Easy Scaling, Difficulty Adjustment & Accuracy improvements:
- Scaling and Accuracy: Just add more starting words or increase the number of trials per word.
- Difficulty: Starting words vary widely - from those with 72 neighbors to those with just 1 - effectively distinguishing between moderately strong and elite models. Difficulty can also be gauged via local connectivity and branching factor.
Why is it challenging?
LisanBench uniquely stresses:
- Forward planning: avoiding dead ends by strategic word choices - models must find the narrow way through
- Knowledge: wide vocabulary is essential
- Memory and Attention: previously used words must not be repeated
- Precision: strict adherence to Levenshtein constraints
- Long-context reasoning: coherence and constraint-tracking over hundreds of steps
- Output stamina: some models break early during long generations — LisanBench exposes that, which is critical for agentic use cases
The two beautiful plots below show that the starting words are very different in difficulty. Some are in low connectivity regions, some in high-connectivity regions and others are just surrounded by dead-ends!
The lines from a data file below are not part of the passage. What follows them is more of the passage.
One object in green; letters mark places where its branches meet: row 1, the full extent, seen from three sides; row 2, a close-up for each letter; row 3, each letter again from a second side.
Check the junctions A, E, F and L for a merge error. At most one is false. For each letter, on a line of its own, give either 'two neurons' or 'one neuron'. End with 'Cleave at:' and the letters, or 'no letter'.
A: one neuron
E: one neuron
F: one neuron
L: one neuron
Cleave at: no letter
Just as Paul Atreides had to navigate the political, cultural, and metaphysical maze of his destiny, LLMs in LisanBench must explore vast word graphs, searching for the Golden Path - the longest viable chain without collapse.
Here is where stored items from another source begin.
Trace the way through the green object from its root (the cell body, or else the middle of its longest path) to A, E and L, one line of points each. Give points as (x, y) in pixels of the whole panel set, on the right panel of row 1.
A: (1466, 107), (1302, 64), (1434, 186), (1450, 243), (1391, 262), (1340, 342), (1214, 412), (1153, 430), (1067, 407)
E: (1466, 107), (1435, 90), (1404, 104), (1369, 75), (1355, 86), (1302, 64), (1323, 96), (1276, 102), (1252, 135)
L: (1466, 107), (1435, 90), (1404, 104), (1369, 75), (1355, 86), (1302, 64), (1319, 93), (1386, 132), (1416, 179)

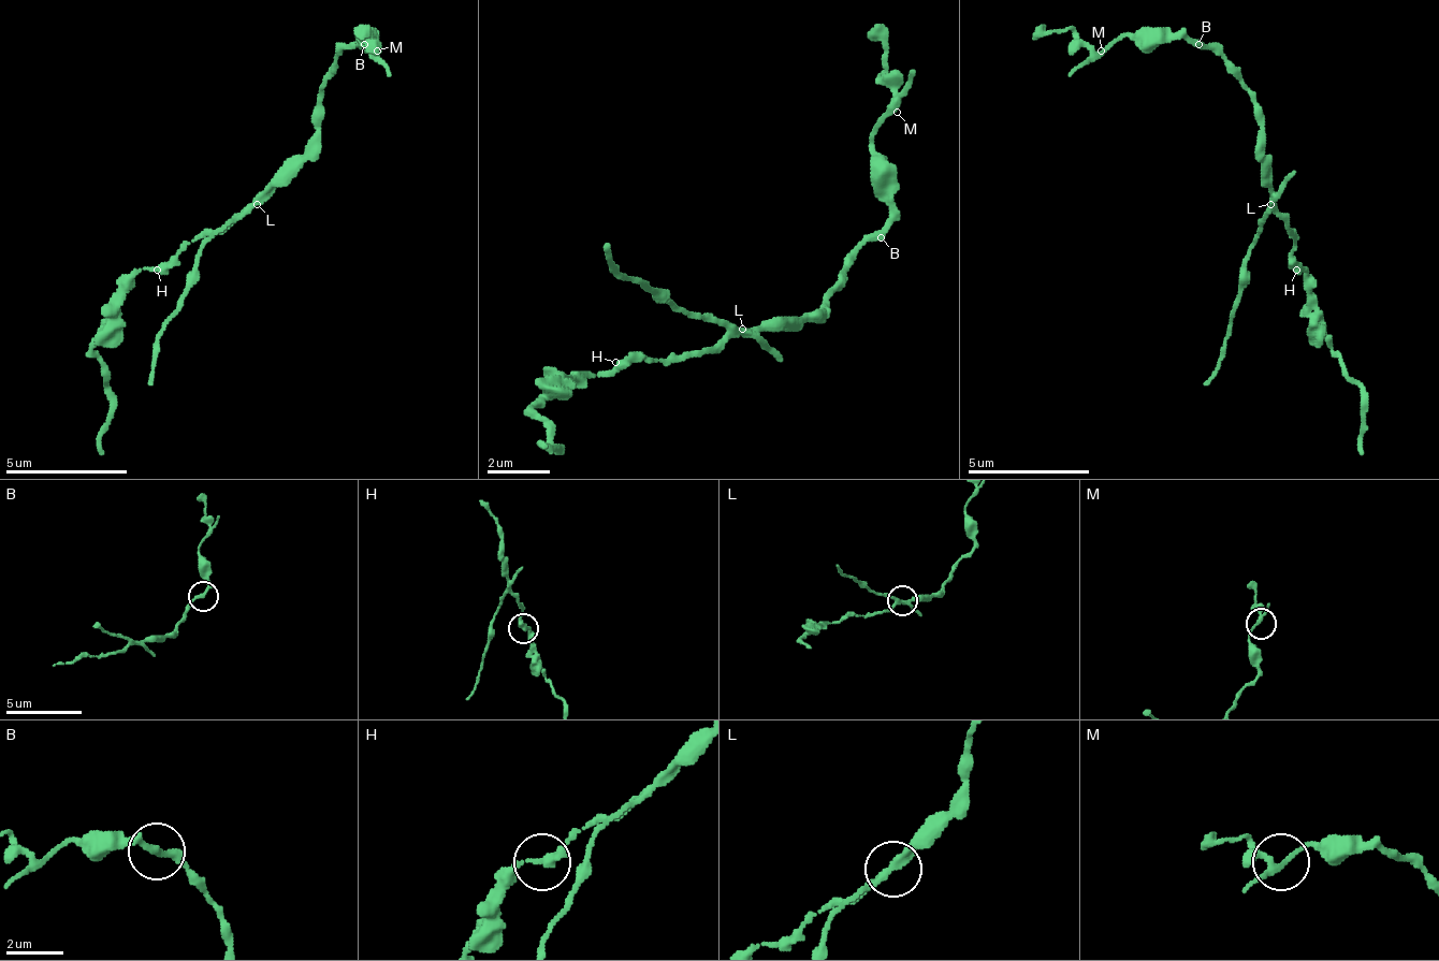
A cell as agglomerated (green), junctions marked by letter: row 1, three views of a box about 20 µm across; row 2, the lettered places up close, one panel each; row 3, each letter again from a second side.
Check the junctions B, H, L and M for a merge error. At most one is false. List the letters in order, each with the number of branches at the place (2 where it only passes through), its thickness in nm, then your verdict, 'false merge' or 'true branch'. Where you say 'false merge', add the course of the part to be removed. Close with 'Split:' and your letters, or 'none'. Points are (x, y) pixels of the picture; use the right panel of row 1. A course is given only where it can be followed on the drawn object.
B: 2 | 240 nm | true branch
H: 2 | 240 nm | true branch
L: 4 | 200 nm | false merge | (1272, 202), (1247, 251), (1247, 281), (1205, 386)
M: 4 | 200 nm | true branch
Split: L

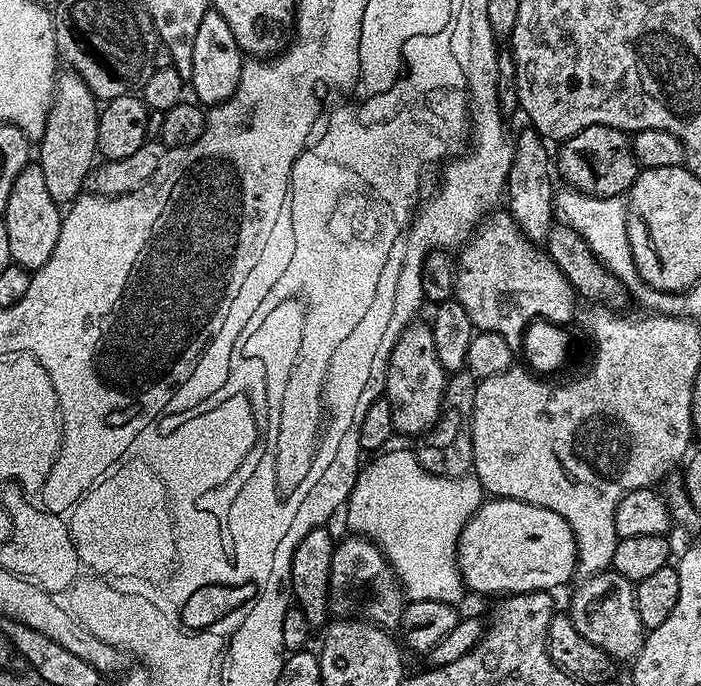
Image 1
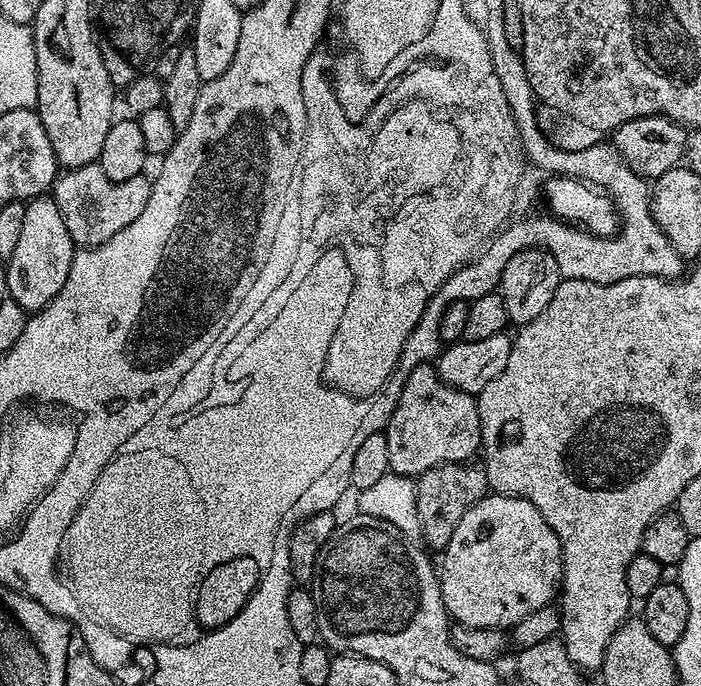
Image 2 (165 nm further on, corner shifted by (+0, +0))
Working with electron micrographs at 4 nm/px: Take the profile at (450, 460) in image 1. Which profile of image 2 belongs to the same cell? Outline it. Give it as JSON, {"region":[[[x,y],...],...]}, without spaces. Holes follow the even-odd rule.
{"region":[[[476,462],[463,464],[439,464],[426,470],[415,481],[416,505],[420,522],[419,533],[425,536],[436,550],[443,550],[450,542],[450,534],[454,534],[454,526],[482,497],[489,495],[488,479],[483,467]]]}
We will know the chosen model when it appears.
It will be the one that finds the Golden Path and avoids every dead end. Right now, for the most difficult starting word "abysmal", the longest chain found is just 2, although it is also part of the >100k connected component. So there is a narrow way through!
More plots with full leaderboard below!
Full Leaderboard:
It is worse than AidanBench in one regard. Because it operates on a word / character level and not on a sentence / paragraph level it is affected by tokenization! So models with better tokenizers, all else being equal, should perform better.
And I only tested 10 words, doing 25 or 50 for good measure would probably help with stability.